L'ultima cena dei nottambuli

Il tam tam parte lunedì sera, non appena si sparge la voce che da giovedì i nottambuli sono di nuovo di fatto agli arresti domiciliari

L'ultima cena dei nottambuli

Il tam tam parte lunedì sera, non appena si sparge la voce che da giovedì i nottambuli sono di nuovo di fatto agli arresti domiciliari: «Che si fa mercoledì sera?», e «Come passiamo l'ultimo giorno di libertà?». E: «Facciamo qualcosa di grosso, che si fottano».

Perché stavolta è diverso. Stavolta l'ultima notte di Pompei si può organizzare con un po' di anticipo. L'altra volta, il famoso 7 marzo, che era pure un sabato, nessuno sapeva che sarebbe stata l'ultimo momento di evasione prima di spiaggiarsi per due mesi sul sofà a inventarsi un nuovo armamentario di abitudini emergenziali per il padre di tutti i lockdown. Quindi nacque con il tempo un sentimento da reduci, di gente che rimpiangeva quell'ultima sera passata inconsapevolmente. E chiunque, a posteriori, avrebbe fatto qualcos'altro.

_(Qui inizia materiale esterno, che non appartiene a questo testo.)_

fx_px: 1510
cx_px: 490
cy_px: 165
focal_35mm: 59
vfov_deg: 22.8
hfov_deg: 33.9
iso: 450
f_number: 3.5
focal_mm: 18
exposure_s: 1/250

Stavolta invece è diverso: il governo e poi le regioni ci hanno dato qualche giorno di tempo per organizzare l'ultima sera da Cenerentole, che poi parte l'ultima zucca (ma un'ora prima). Una situazione inedita. Finora abbiamo conosciuto la libertà e la non-libertà, al netto delle mascherine e del distanziamento. Ora scopriremo invece la libertà condizionata. A tempo. Che per la gran parte degli scappati di casa - e io, lo confesso, appartengo a questa categoria - assomiglia più alla non-libertà che alla libertà. Perché a meno che tu non abbia due figli adolescenti e li porti da McDonald's alle 20, nessuno davvero può definire «fare serata» dover tornare a casa alle 23, che se poi non trovi parcheggio e sfori di qualche minuto c'è pure il rischio che ti fermano e ti fanno la multa. Ah no - ci informano - puoi sempre mostrare lo scontrino del ristorante, della pizzeria, del bar, e dimostrare che alle 22,47 hai pagato e te ne sei andato dal locale e sfuggire così alla contravvenzione. Ma alla tristezza di tutto questo no, non sfuggirai.

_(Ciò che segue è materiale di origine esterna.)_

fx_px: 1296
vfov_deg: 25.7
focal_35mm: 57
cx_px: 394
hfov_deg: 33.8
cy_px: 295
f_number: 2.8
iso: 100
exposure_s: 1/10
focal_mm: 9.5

Ci sovviene che anni fa vedemmo a Parigi una mostra dell'artista Jacquelyn C. Black che per anni ha lavorato a scattar foto dell'ultimo pasto richiesto dai condannati all'esecuzione nei bracci della morte americane. Oggi ci sentiamo un po' così, anche se noi probabilmente sopravviveremo a tutto questo (e nemmeno è detto): quelli che possono pronunciare l'ultimo desiderio prima di scomparire nel nulla. Peraltro di quella mostra ci colpì l'assoluta banalità dei delivery estremi dei morituri: ostriche? Piccione? Champagne millesimato? Un goccio di Armagnac? Macché: hamburger, patate fritte, sandwich gonfi di salse dai colori inesplorati, polli fritti in confezioni grandi come una bagnarola, bevande gassatissime. Tanto, fanculo la dieta se stai per essere perlustrato da 220 volt. Morire da sani non è poi questa grande soddisfazione.

Così ci sentiamo noi, orfani della notte, a casa per Porta a Porta. Io andrò a cena in un ristorante con un'amica che mi ha anche sfottuto: «Mi tocca passare l'ultima sera con te». Un paio di millenni fa ci fu una famosa ultima cena. Ma allora erano in tredici.

Ora sarebbero divisi in due tavoli da sei con il resto di uno.